Rimasi a corto di parole, non sapendo che dire.

Gray si alzò dalla panchina, tossicchiando leggermente e stiracchiandosi con nonchalanche, ignorando gli sguardi confusi di noi ragazze e quello deluso di Gajeel.

<<Detto questo, buona serata a tutti>> disse il Dragneel, regalandoci un finto sorriso, prima di voltarsi ed incamminarsi, con Gray al suo fianco, verso il parcheggio del luogo, lasciando Gajeel lì, come un allocco, a fissarli allontanarsi da sé.

Continuai a guardare, con occhi vuoti, la schiena di Natsu diventare sempre più piccola, fino a scomparire dietro ad un angolo.

Era incredibile come, attraverso solo quella rivelazione, avessi conosciuto un lato di lui che mai mi sarei aspettata d'incontrare.

-

Erza

Camminai con una pila di documenti alta almeno un metro tra le braccia doloranti, cercando in tutti i modi di non finire con il culo per terra e far cadere quei centinaia di fogli che, a fatica, stavo trasportando.

I miei lunghi capelli rossi erano legati in una crocchia disordinata, con una matita infilata nel mezzo. Gli occhiali riposanti che stavo indossando continuavano, fastidiosi, a calare sul ponte del mio naso, costringendomi ad arricciarlo ogni due per tre.

Imprecai stretto tra i denti quando dovetti aprire, con solo un piede, la porta dell'ufficio in cui svolgevo i miei incarichi. Spinsi il legno con un piede, facendolo scontrare contro la parete e liberandomi così il passaggio.

Lasciai cadere, stremata, quella pila di documenti sulla mia scrivania, tirando un sonoro e profondo respiro di sollievo. Posai i palmi sulla superficie liscia del tavolo, respirando profondamente, a testa bassa, per riprendere fiato.

Aspirai dal naso, muovendo in modo circolare il collo per sgranchirlo, sfilandomi anche la matita dai capelli e lasciandoli liberi di ricadere lungo la mia schiena.

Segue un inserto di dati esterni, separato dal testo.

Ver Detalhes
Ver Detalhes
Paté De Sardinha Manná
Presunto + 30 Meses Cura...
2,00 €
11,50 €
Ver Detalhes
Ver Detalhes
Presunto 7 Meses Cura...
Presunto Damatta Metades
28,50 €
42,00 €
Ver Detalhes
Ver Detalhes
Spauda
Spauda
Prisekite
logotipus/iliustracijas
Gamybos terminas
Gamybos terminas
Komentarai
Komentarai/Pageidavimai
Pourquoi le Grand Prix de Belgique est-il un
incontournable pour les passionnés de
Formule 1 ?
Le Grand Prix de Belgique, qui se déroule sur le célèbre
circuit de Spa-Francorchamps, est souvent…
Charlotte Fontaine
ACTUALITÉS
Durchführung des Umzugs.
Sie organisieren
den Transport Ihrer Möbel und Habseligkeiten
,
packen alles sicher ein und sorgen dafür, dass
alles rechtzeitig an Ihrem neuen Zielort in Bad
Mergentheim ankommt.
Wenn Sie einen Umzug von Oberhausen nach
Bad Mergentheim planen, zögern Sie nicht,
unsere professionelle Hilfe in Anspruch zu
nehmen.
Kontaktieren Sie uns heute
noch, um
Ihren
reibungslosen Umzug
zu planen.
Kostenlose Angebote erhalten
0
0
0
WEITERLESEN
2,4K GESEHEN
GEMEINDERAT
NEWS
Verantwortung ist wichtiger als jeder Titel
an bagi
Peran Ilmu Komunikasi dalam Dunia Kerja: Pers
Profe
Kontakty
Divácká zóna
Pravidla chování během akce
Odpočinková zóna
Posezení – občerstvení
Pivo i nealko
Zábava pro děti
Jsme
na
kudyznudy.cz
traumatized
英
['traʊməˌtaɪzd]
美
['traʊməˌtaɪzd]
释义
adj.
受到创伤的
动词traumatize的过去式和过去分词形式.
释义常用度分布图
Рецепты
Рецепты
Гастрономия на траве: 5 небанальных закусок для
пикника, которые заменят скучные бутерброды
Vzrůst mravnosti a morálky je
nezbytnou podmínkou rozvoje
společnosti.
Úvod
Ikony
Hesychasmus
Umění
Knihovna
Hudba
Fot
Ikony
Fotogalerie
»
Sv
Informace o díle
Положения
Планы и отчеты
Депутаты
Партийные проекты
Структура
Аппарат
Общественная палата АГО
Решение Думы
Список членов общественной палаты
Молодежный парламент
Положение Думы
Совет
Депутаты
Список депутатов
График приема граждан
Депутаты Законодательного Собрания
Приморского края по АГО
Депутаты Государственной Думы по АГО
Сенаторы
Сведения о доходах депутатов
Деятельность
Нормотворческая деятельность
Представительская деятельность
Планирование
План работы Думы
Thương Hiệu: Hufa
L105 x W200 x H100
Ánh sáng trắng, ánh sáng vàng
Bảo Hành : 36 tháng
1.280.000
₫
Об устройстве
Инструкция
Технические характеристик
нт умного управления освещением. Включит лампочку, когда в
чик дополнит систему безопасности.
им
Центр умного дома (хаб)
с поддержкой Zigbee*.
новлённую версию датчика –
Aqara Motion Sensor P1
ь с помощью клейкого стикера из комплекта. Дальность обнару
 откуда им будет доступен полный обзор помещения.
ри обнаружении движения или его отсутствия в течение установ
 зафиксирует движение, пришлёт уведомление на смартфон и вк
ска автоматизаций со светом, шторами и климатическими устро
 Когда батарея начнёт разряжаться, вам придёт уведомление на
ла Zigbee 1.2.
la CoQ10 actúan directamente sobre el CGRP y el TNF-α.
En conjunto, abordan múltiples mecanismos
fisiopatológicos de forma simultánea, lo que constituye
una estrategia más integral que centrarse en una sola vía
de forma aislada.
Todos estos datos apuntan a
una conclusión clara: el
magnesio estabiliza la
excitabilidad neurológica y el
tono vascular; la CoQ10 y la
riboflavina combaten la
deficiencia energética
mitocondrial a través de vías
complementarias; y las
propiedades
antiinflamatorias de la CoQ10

Mi sistemai al meglio possibile le ciocche scarlatte, pronta a mettere in ordine gli ultimi documenti ed essere così libera di poter tornare a casa.

La luce rossastra del tramonto penetrava ormai dalle finestre dell'istituto, colorando il cielo e le poche nuvole con colori accesi e, a dir poco, spettacolari.

Papà mi diceva sempre che io e mamma gli ricordavamo i crepuscoli, non solo per il colore scarlatto dei nostri capelli, che riprende una delle sfumature che il Sole può assumere, ma anche per la nostra straordinaria bellezza, capace di lasciarti senza parole.

Al sol pensiero di quelle dolci parole, sorrisi.

I miei occhi rimasero, però, ben poco ad osservare il paesaggio fuori dalle vetrate della scuola, perché il bussare alla porta mi costrinse a voltarmi.